For our family, watching It’s a Wonderful Life every holiday season is a cherished Christmas tradition. The timeless tale of a discouraged George Bailey who, with the help of his guardian angel finally becomes aware of what is truly important in life has touched many, it is easy to see why it has won a Golden Globe award, and is still a favorite classic 70 years later.




The setting of It’s a Wonderful Life which was produced by Frank Capra is just as significant as the characters. The small picturesque village with streets lined with large Victorian houses during Christmas in the 1940’s provided the perfect backdrop to the movie. While Mr. Capra never publically acknowledged that Seneca Falls is the Real Bedford Falls, the similarities and are hard to deny.  Mr. Capra set Bedford Falls in New York State. Rochester, Buffalo, and Elmira are all mentioned in the movie and referenced as being fairly close. All three of these locations are an easy drive from Seneca Falls. And then there’s the Bridge Street Bridge, it is almost identical to the steel truss bridge in the pivotal scene when George is at his most desperate state.  Even though there is very little in the way of hard evidence to support the claim that Seneca Falls was the inspiration for Bedford Falls, any fan of the film will know it instantly the first time they visit, and Seneca Falls has wholeheartedly embraced this sentiment.

— THE DATA —

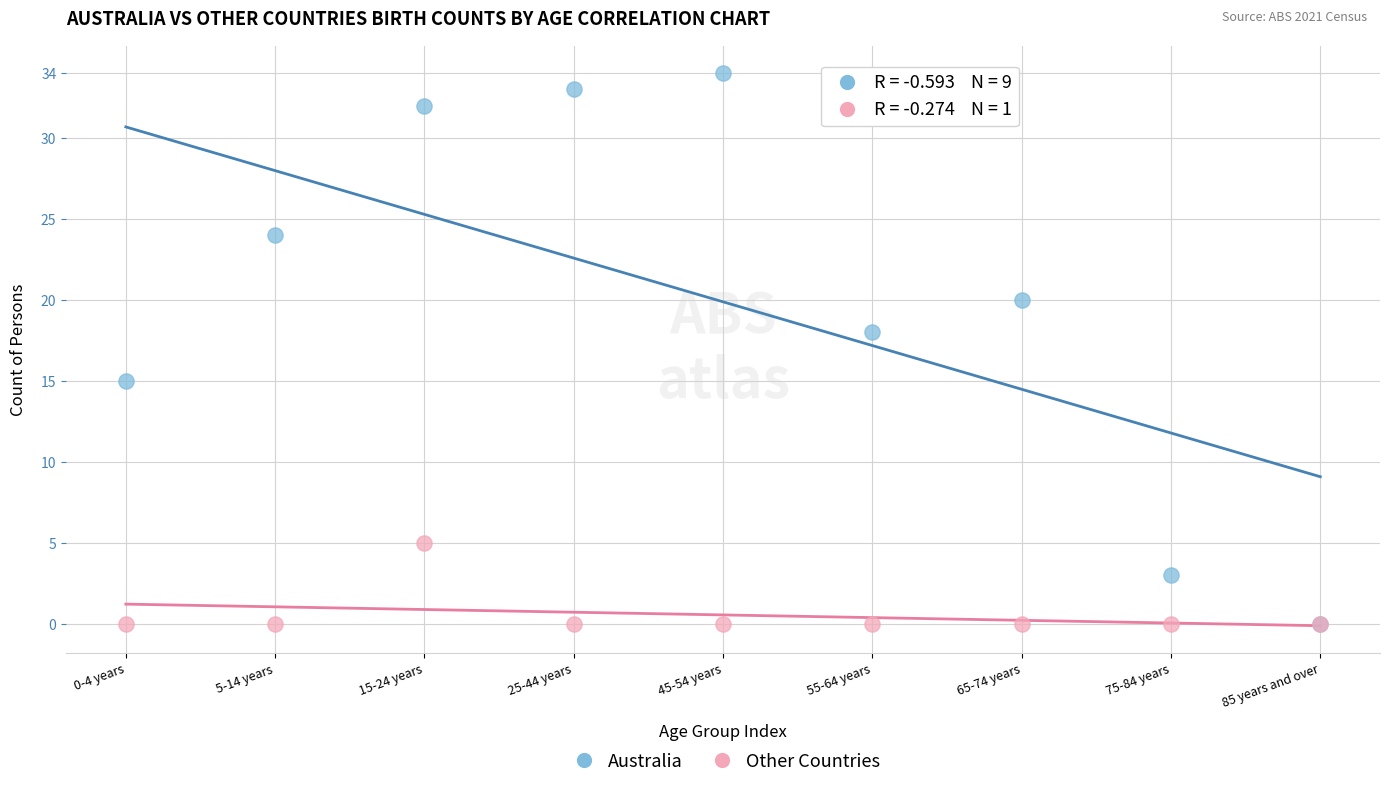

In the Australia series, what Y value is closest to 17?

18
==
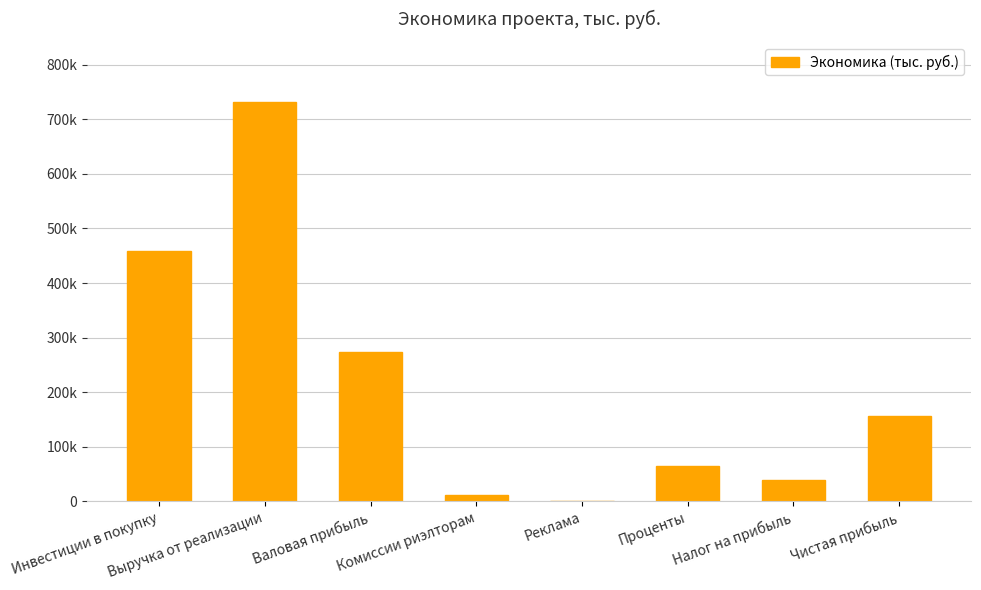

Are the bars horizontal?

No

— APPLY WHAT YOU READ —
1 - According to the passage on Seneca Falls and It's a Wonderful Life, who produced the film?
2 - The passage on Seneca Falls and It's a Wonderful Life names cities that the movie mentions as being fairly close to Bedford Falls. List them.
3 - Write the next paragraph of the passage on Seneca Falls and It's a Wonderful Life, beginning right after its final sentence.

— WRITTEN RESPONSES —
1 - Frank Capra

2 - Rochester, Buffalo, Elmira

3 -
This year marks the 20th Anniversary of the “It’s a Wonderful Life Festival” and the small village is pulling out all the stops. The  three of the four surviving “Bailey children” — Karolyn Grimes (Zuzu), Carol Coombs-Mueller (Janie) and Jimmy Hawkins (Tommy) are in town. My husband and I were at the opening press conference, and the atmosphere was that more of a homecoming, for both the actors who are now in their 70’s and the locals who seem to have embraced the “Bailey Kids” as misplaced Seneca Falls natives. Grimes, Mueller, and Hawkins all agree there is something special about Seneca Falls.

““When I came around the corner and saw Main Street, I gasped and said, ‘This is Bedford Falls!’”

 ~Karolyn Grimes


The It’s a Wonderful Life Festival runs through Sunday evening with events planned all weekend. The small town has attracted large crowds and visitors from across the nation. We met a nice couple from Wisconsin, a woman from Indiana, and a family from Ohio at the cake cutting reception. If you are in town for the festivities or thinking about taking a drive out this is definitely a worthwhile getaway.


While in Seneca Falls

If you find yourself in-between events during the festival there are plenty of other things to see and do in the area.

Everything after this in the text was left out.